**Task goal:**
Show all lines from the listing below that contain "pixels".

**Dataset:**
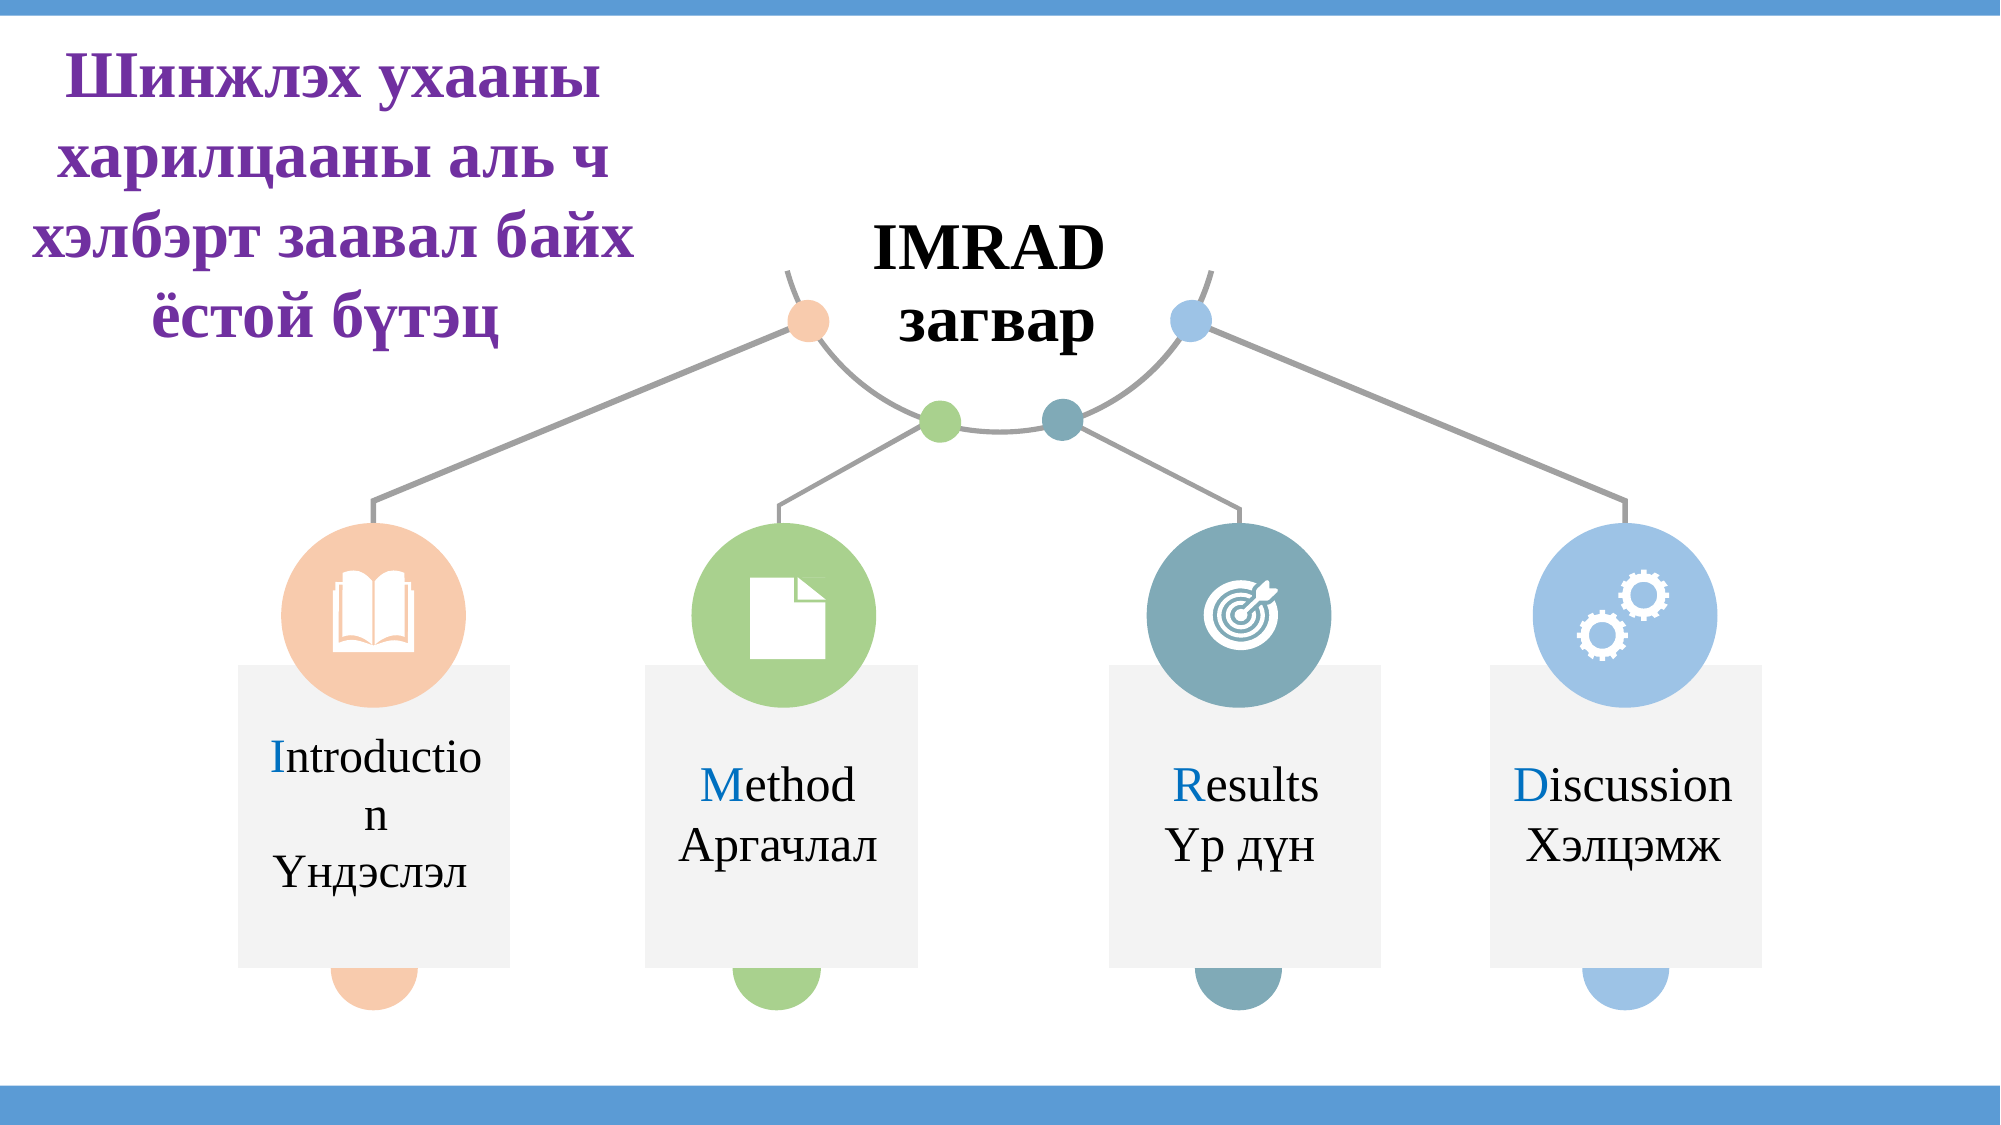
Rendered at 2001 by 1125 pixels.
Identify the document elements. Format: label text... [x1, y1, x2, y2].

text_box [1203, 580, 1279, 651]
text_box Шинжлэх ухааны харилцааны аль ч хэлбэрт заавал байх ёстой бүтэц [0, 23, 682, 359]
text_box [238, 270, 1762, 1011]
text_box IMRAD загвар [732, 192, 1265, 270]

==

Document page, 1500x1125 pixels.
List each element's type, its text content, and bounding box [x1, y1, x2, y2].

**Answer:**
Rendered at 2001 by 1125 pixels.
Document page, 1500x1125 pixels.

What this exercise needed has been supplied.